I packed my stuff up, and walked around to the other galleries there.  I was really upset that I was not told about how their “Emerging Artist Program” works ahead of time and I was made to show my stuff and everything before they brought up this “program” thing.  I was also worried that this would be my only chance to enter into the gallery scene.  I wound up not communicating with them again (not even a follow up thank you note).  I was embarrassed at the whole thing.  I never did receive a contract from them.  I did try to research artists represented by them to see if any of them started on similar program with their gallery.  I couldn’t really find any artists that except through the gallery’s site (which I did not want them to know I was snooping).

 

Stumble it!

5 Responses to “Vanity Galleries: Emerging Artists BEWARE!!”

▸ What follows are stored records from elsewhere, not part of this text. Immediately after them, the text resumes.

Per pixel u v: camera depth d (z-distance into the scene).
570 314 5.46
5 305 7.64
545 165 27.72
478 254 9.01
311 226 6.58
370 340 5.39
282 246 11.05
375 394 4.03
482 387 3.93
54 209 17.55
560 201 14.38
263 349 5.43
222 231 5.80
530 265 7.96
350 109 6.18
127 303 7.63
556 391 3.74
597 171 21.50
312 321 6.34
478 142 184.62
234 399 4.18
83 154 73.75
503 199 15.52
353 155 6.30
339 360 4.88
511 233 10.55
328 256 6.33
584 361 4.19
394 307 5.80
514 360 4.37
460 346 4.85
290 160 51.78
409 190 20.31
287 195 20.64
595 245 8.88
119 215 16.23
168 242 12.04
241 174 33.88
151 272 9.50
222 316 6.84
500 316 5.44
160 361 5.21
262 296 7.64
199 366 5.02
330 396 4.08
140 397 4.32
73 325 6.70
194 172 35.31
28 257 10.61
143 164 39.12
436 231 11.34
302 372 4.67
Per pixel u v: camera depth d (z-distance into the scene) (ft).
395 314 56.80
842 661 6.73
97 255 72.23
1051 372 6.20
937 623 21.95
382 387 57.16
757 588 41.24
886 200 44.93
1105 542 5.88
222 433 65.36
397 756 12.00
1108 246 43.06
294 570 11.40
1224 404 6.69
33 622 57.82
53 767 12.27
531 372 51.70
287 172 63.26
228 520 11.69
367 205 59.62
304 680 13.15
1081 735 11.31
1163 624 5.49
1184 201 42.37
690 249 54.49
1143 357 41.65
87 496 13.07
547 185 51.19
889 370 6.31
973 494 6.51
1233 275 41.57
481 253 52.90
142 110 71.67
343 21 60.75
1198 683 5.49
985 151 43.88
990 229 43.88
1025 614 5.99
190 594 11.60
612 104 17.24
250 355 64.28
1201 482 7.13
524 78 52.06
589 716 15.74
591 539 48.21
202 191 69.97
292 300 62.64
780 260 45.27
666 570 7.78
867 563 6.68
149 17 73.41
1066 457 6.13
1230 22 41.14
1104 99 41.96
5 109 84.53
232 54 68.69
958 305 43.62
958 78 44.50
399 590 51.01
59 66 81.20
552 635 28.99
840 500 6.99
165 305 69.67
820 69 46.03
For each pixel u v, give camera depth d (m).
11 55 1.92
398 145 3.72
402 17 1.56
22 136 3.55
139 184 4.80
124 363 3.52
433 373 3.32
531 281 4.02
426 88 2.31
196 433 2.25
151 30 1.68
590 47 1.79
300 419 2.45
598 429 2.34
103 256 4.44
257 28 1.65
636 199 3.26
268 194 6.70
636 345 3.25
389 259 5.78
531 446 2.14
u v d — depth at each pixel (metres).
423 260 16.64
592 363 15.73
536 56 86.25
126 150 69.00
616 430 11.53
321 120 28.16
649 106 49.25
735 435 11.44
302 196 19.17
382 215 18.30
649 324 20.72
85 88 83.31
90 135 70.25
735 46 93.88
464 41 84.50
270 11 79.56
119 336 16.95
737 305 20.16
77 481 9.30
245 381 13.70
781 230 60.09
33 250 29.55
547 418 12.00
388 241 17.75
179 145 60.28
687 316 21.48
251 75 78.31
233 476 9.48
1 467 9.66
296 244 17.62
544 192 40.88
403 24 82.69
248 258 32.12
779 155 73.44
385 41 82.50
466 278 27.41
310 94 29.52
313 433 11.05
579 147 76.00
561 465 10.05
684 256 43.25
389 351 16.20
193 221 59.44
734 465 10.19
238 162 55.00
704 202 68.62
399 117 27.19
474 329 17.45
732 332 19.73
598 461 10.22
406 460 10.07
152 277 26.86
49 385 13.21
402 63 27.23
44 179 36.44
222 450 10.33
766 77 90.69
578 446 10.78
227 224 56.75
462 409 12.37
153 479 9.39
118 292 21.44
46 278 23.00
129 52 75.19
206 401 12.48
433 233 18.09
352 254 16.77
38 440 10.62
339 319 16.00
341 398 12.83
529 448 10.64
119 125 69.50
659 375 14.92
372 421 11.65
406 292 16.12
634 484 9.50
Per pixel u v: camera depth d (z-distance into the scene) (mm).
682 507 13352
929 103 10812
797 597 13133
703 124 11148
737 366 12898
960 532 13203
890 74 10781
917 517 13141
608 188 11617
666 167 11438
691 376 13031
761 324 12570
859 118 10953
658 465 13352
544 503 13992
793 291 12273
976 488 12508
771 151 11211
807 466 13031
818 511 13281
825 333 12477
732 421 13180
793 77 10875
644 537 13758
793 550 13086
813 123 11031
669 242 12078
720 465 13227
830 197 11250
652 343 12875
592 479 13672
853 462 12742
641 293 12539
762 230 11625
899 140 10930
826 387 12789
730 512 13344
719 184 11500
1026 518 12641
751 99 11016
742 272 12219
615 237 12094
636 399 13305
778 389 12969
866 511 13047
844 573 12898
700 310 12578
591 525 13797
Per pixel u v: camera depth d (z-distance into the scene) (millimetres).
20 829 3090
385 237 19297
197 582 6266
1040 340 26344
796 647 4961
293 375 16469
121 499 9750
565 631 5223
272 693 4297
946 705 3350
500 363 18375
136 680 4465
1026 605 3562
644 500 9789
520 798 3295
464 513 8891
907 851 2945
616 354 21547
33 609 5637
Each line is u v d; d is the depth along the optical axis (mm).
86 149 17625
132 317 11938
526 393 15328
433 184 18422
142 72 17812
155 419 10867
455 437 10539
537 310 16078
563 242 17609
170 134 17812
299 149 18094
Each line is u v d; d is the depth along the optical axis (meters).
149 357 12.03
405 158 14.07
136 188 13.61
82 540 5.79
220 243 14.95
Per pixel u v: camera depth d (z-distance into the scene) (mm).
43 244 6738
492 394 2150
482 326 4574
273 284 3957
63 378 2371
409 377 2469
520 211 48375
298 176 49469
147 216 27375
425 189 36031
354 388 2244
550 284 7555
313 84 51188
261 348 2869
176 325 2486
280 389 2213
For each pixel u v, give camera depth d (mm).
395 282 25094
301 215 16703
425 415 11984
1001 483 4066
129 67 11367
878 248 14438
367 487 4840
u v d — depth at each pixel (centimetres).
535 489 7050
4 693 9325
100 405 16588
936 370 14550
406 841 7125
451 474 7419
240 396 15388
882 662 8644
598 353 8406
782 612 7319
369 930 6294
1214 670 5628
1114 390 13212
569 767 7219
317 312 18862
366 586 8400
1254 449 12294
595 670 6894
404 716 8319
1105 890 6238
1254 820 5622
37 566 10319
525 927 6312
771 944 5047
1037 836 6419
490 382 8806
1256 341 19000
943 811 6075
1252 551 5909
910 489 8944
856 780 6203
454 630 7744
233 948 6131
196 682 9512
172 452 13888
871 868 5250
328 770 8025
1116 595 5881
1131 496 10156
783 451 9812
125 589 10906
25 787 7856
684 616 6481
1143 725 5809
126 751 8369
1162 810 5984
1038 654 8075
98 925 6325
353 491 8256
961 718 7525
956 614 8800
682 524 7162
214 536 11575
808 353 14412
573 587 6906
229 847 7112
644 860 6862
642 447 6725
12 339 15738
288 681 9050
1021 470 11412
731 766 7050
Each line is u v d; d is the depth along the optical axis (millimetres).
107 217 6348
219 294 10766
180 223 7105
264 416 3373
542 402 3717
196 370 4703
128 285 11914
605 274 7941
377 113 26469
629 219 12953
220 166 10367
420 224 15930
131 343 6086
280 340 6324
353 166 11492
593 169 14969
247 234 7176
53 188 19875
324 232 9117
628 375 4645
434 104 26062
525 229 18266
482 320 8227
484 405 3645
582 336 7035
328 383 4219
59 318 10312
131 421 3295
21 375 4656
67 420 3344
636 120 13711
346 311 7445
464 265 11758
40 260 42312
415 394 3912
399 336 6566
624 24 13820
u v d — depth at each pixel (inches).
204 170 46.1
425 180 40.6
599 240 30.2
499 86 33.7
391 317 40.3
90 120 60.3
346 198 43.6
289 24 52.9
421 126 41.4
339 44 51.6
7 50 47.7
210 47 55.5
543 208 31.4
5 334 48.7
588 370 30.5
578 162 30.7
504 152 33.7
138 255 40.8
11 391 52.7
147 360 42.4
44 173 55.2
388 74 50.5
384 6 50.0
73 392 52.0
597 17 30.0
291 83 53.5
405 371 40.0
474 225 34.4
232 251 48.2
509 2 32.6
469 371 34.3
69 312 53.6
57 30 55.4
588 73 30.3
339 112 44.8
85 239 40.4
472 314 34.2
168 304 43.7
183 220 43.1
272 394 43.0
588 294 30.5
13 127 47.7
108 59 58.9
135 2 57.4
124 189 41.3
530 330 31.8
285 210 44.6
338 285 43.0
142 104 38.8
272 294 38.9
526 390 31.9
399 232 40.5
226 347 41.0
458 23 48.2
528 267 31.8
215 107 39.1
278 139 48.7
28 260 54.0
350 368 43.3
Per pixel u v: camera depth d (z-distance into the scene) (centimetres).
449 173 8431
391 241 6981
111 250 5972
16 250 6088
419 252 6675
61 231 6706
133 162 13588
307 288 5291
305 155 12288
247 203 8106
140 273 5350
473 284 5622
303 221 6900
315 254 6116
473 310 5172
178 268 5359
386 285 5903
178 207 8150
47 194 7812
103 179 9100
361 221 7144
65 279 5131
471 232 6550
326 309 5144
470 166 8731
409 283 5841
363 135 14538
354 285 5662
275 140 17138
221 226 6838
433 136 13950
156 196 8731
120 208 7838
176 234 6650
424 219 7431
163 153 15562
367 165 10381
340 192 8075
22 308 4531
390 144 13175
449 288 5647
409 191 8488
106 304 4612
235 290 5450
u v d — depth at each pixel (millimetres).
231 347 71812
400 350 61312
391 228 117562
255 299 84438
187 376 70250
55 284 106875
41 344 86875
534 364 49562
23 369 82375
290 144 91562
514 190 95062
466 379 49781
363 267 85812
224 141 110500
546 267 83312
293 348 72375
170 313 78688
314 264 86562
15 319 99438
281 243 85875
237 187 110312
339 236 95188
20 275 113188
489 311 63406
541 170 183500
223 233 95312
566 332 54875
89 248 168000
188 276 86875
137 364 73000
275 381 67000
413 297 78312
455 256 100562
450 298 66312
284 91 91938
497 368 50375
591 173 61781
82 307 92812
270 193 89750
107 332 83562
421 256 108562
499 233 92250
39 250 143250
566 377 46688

  1. Alyson B. Stanfield Says:

    Great article we can all learn from. It’s nice to hear it straight from the artist. Jackie, you don’t have anything to be embarrassed about. We shouldn’t be embarrassed because we want to see the good in people. And you certainly shouldn’t have sent them a thank-you note. In fact, I encourage you to send them a letter telling them that you feel they are misrepresenting themselves. I can’t say it’s illegal, but it’s sleezy. More galleries need to be called to task on these issues and their names sent to the Better Business Bureau. Please consider it. You’d be doing other artists a big favor and you’d be empowering yourself at the same time.

  2. Hope Latimer Says:

    Thank you for taking the time to share your experience. I am a broker, and this was new information for me. This practice is not too dissimilar to the business of Agents for hire in the acting world. They sell to you, instead of selling for you. Interesting!

  3. canvas paintings Says:

    great article, thank you for sharing your experience, please do not give up hope, I’m sure we will get their in the end, best wishes Jo

  4. Jodi Carlson Says:

    I was so incensed about this article that I fired off an angry missive to the gallery about their bait-and-switch tactics. The more we talk (write) about this, the more a search will reveal this article when other people do a search on the gallery.

  5. John Szabo Says:

    I met with Heidi and James and trusted them and especially their claim that they attracted media for openings and had an extensive mailing list of local collectors. It was all total BS. No serious collectors showed. They told me they would not mail the postcards for the show I had made and during the show they did not even enter the room where my art was shown for the entire 3 hour show despite my asking them to help try to sell the art. Total scam. I warn others.